Learning How to Program at Seattle CoderDojo

Meilee began learning how to use Scratch a year ago in July (read the original post). Her first published project was called The Unicorn Ghost and its premise was rudimentary: click on the button to make the unicorn move. She played around a little and started projects, but didn’t progress beyond one-trick ponies, so to speak. Recently, I saw an in article in Geewire.com about CoderDojo, a free weekly programming club for kids ages 8-18 that was founded in Seattle but now has local clubs across the country. And the Seattle CoderDojo club meets on the Amazon campus – which is across the street from my office. After we checked in at security, the kids were each given a souvenir CoderDojo badge, which was a great touch that made them feel official.

Seattle CoderDojo badge
Seattle CoderDojo badge.

The kids who attend are divided up according to programming interest: Scratch, HTML/JavaScript, PHP, C# and Java. We found our way to the Scratch room and settled in, Meilee with my laptop and Shen with the iPad to keep him entertained. While Shen isn’t ready for Scratch, I wanted him to tag along so that he gets exposure to the club. The first 15 minutes or so of the session is spent listening to the lead mentor describe some basics of how to get started on the day’s assignment. CoderDojo has a set of projects that will help kids learn basic commands in Scratch. After the introduction, each participant can work at his/her own pace and seek help as needed from one of the volunteer mentors.

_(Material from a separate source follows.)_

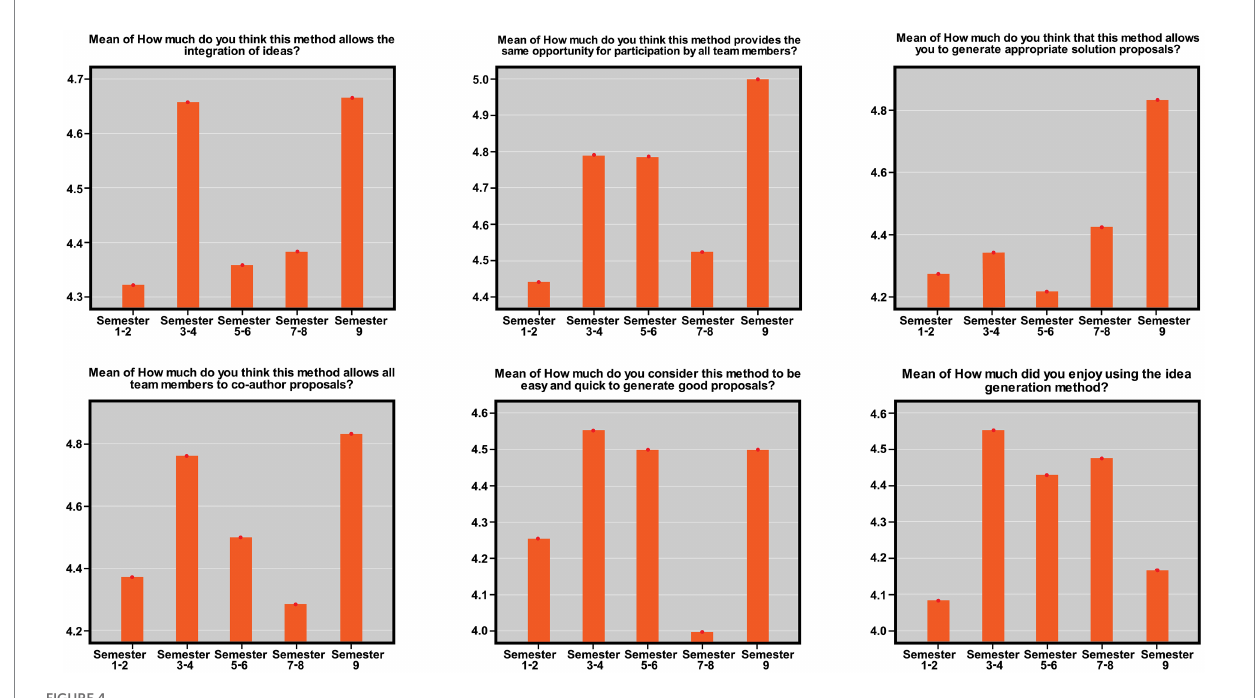
FIGURE 4 Plots of means for semesters and perception-experience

A Seattle CoderDojo mentor helps Meilee with a series of commands.
A Seattle CoderDojo mentor helps Meilee with a series of commands.

Meilee’s first challenge was to use repeat loops to draw patterns with an arrow. Doing so required some thought as to what commands to use and some basic geometry. While the math was beyond Meilee’s experience, she was lucky that one of the volunteers happened to be a math teacher.

A Seattle CoderDojo volunteer who happened to be a math teacher helped Meilee with some geometry.
A Seattle CoderDojo volunteer who happened to be a math teacher helped Meilee with some geometry.

What appeals to me about CoderDojo is that it provides a place to go where Meilee can be around other kids who are interested in Scratch and where she can get expert help from mentors. Best of all, the club is FREE (the magic word for DIY Tiger Mom) to attend. During a quick break, I ran into a woman in the restroom who said that the CoderDojo in New York had a waiting list of 500 kids. (500!) Luckily, that isn’t the case in Seattle. I had to ask my husband to take Meilee to the second session, because I had another appointment. Later in the day, she asked if she could show me what she learned at CoderDojo. It was so thrilling to hear her describe her thought process. As I mentioned in the post I wrote last year, I don’t necessarily want Meilee to become a software engineer. I just want her to learn how to analyze a challenge – regardless of what it is – and engineer a solution. I think she’s on her way.